Everything human is meaningless in the grand scheme (whatever that is) including you. That doesn't make them worthless. like it or not , humans are tribal animals and that is never going to change.
WALL-E was patterned (strongly) after the "Johnny 5" robot in the earlier film, "Short Circuit." It is not a "Disney/Pixar" design.
I have great respect for the Pixar folks who happily admit their inspirations but none at all for Disney who has been ripping off the public treasury of tales, slapping their name in front of it and promoting it as if it were their own original creation since the 1940's.
Local classical music station ran a program about movies using unattributed classical compositions to make their "own" movie music. Guess which company supplied most of the examples? The melody of "Hi-ho, hi-ho it's off to work we go ...." was written by Mozart. Yes, that Mozart.
As one noted, and I add that you young Hu-Persons (stupid political correct name for de-tailed apes) have poor memories of a great character...
There is so much Johnny 7 in that shadow (Tall, Dark and... Squarish)...
And so little 'what's his name' (short, odd-eyed and shortish)...
Nothing like the shadow of 'the squat one' that was drawn, mostly the shadow of the real one in hard metal.
(I am not dis-allowing, that there may have been the old "I never forget a face, but I suck at names" error, just to allow for gray matter loss.) Spelling/Grammar not included...
I'm surprised by how colorful that picture is.
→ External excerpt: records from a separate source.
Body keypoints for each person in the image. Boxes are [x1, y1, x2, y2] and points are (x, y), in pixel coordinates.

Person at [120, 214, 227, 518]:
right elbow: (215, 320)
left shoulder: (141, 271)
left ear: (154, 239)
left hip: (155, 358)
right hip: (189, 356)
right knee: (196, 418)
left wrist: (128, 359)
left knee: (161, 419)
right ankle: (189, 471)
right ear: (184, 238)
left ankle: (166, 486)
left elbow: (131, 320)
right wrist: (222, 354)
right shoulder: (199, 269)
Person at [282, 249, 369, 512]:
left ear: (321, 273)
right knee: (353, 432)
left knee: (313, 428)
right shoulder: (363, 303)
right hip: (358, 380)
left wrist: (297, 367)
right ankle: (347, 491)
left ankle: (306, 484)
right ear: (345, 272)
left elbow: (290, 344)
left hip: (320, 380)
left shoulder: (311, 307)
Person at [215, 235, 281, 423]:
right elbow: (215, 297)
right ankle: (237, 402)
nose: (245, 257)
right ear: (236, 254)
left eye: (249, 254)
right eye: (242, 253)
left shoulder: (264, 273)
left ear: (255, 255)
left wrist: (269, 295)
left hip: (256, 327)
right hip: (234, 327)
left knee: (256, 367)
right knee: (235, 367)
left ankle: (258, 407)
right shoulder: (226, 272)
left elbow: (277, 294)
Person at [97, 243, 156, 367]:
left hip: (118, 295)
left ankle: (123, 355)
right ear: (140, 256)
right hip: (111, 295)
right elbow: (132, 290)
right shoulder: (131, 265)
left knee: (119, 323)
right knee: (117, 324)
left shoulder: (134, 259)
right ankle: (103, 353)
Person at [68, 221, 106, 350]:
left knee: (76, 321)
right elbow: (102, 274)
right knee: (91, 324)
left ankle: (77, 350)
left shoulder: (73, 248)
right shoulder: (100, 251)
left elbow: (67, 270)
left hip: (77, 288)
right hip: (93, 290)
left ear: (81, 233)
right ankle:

I guess you can blame it on film and TV, but I expect everything to be a shade of red when looking at images from Mars.
*note to devs, why is the spell checker insisting I use the US spelling of 'colourful'? This is a UK site.
The page at http://www.ominous-valve.com/pancam.html has a list of the filter specs.
Why would you want to limit yourself to the limited gamut and issues that go with a Bayer filtered CCD image, when, with the right filters and optical elements you can image all the way from near ultraviolet to deep infrared?